Record excerpts:
• • • • • • •

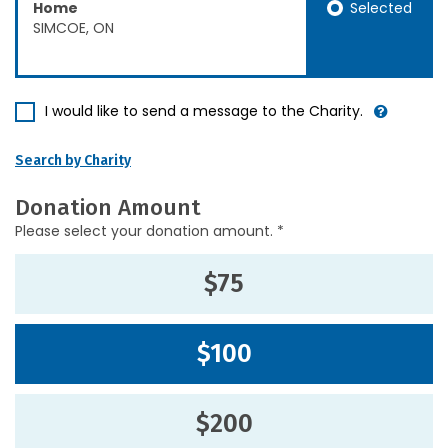
Selected
Home
SIMCOE, ON
I would like to send a message to the Charity.
Search by Charity
Donation Amount
Please select your donation amount. *
$75
$100
$200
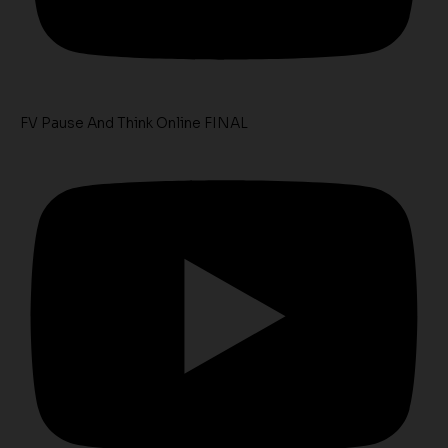
FV Pause And Think Online FINAL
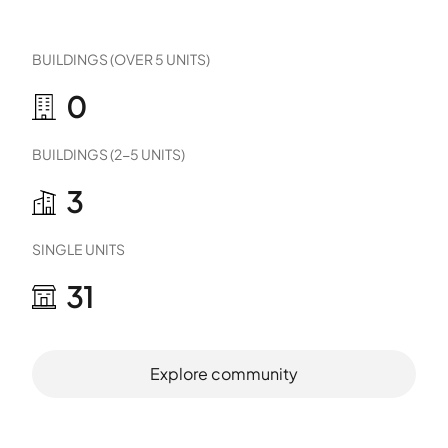
BUILDINGS (OVER 5 UNITS)
0
BUILDINGS (2-5 UNITS)
3
SINGLE UNITS
31
Explore community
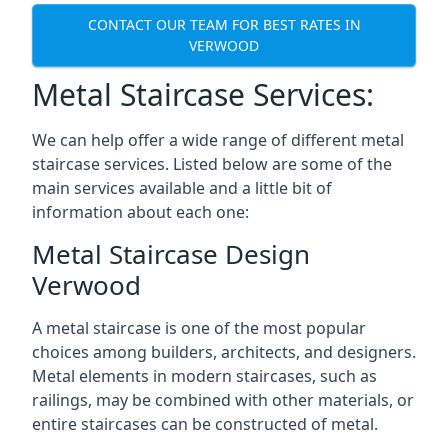
CONTACT OUR TEAM FOR BEST RATES IN
VERWOOD
Metal Staircase Services:
We can help offer a wide range of different metal
staircase services. Listed below are some of the
main services available and a little bit of
information about each one:
Metal Staircase Design
Verwood
A metal staircase is one of the most popular
choices among builders, architects, and designers.
Metal elements in modern staircases, such as
railings, may be combined with other materials, or
entire staircases can be constructed of metal.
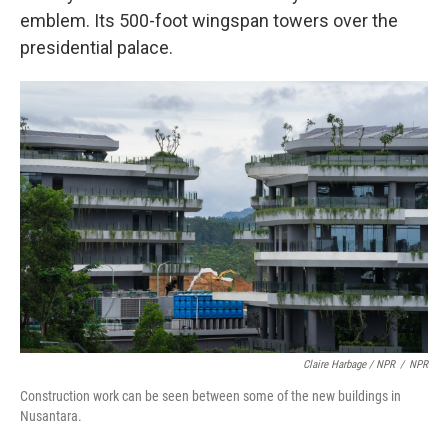
emblem. Its 500-foot wingspan towers over the
presidential palace.
Claire Harbage / NPR
/
NPR
Construction work can be seen between some of the new buildings in
Nusantara.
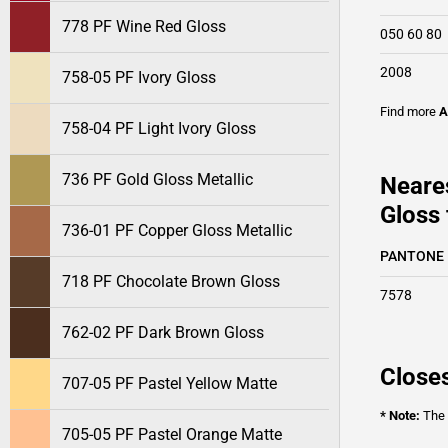
778 PF Wine Red Gloss
050 60 80
2008
758-05 PF Ivory Gloss
Find more
A
758-04 PF Light Ivory Gloss
736 PF Gold Gloss Metallic
Neare
Gloss 
736-01 PF Copper Gloss Metallic
PANTONE
718 PF Chocolate Brown Gloss
7578
762-02 PF Dark Brown Gloss
Closes
707-05 PF Pastel Yellow Matte
* Note:
The o
705-05 PF Pastel Orange Matte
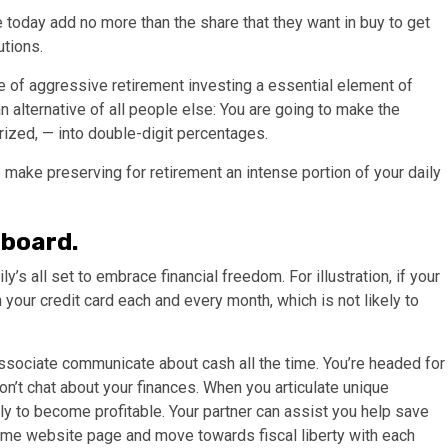
 today add no more than the share that they want in buy to get
tions.
ce of aggressive retirement investing a essential element of
 an alternative of all people else: You are going to make the
rized, — into double-digit percentages.
 make preserving for retirement an intense portion of your daily
 board.
ly’s all set to embrace financial freedom. For illustration, if your
on your credit card each and every month, which is not likely to
 associate communicate about cash all the time. You’re headed for
on’t chat about your finances. When you articulate unique
y to become profitable. Your partner can assist you help save
same website page and move towards fiscal liberty with each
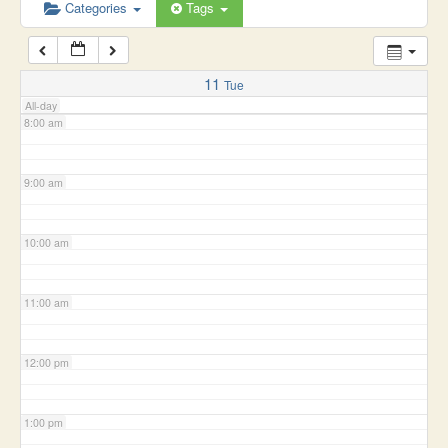
6:00 am
Categories
Tags
7:00 am
11
Tue
All-day
8:00 am
9:00 am
10:00 am
11:00 am
12:00 pm
1:00 pm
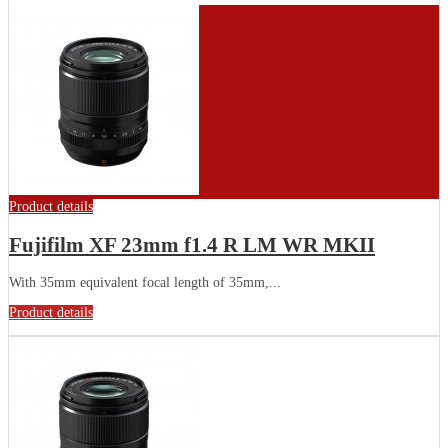
Product details
Fujifilm XF 23mm f1.4 R LM WR MKII
With 35mm equivalent focal length of 35mm,...
Product details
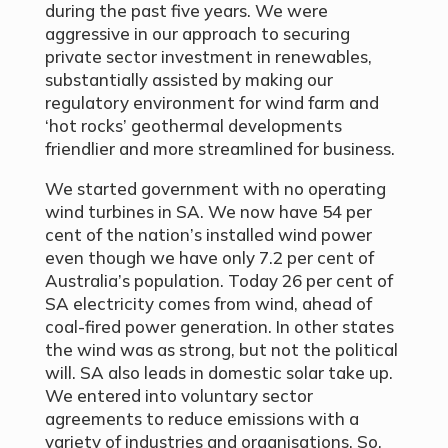
during the past five years. We were
aggressive in our approach to securing
private sector investment in renewables,
substantially assisted by making our
regulatory environment for wind farm and
‘hot rocks’ geothermal developments
friendlier and more streamlined for business.
We started government with no operating
wind turbines in SA. We now have 54 per
cent of the nation’s installed wind power
even though we have only 7.2 per cent of
Australia’s population. Today 26 per cent of
SA electricity comes from wind, ahead of
coal-fired power generation. In other states
the wind was as strong, but not the political
will. SA also leads in domestic solar take up.
We entered into voluntary sector
agreements to reduce emissions with a
variety of industries and organisations. So,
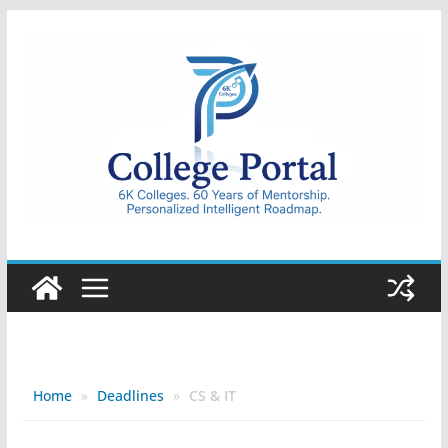
Skip
to
content
College
Portal
Home
»
Deadlines
»
CS & IT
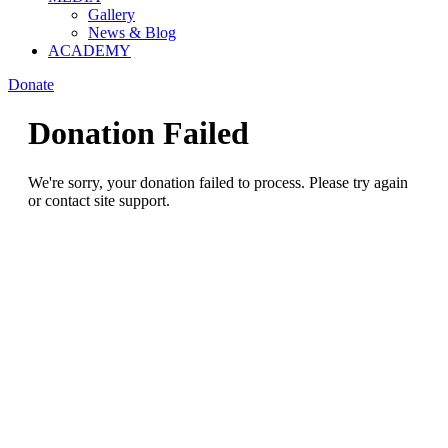
Gallery
News & Blog
ACADEMY
Donate
Donation Failed
We're sorry, your donation failed to process. Please try again
or contact site support.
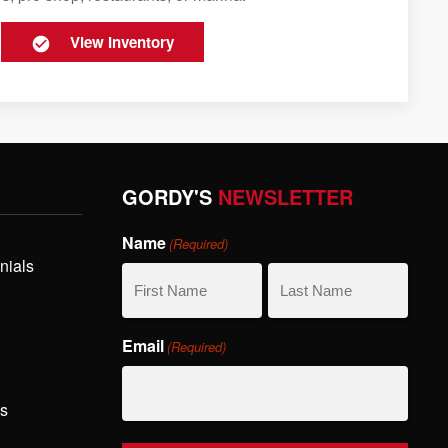
View Inventory
GORDY'S
NEWSLETTER
Name
(Required)
nials
First
Last
Email
(Required)
Name
Name
hs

• • • • • • •

Assigned task: Pull every line containing the string "Please" out of the data above and copy it.

Output:
Please select your donation amount. *
We're sorry, your donation failed to process. Please try again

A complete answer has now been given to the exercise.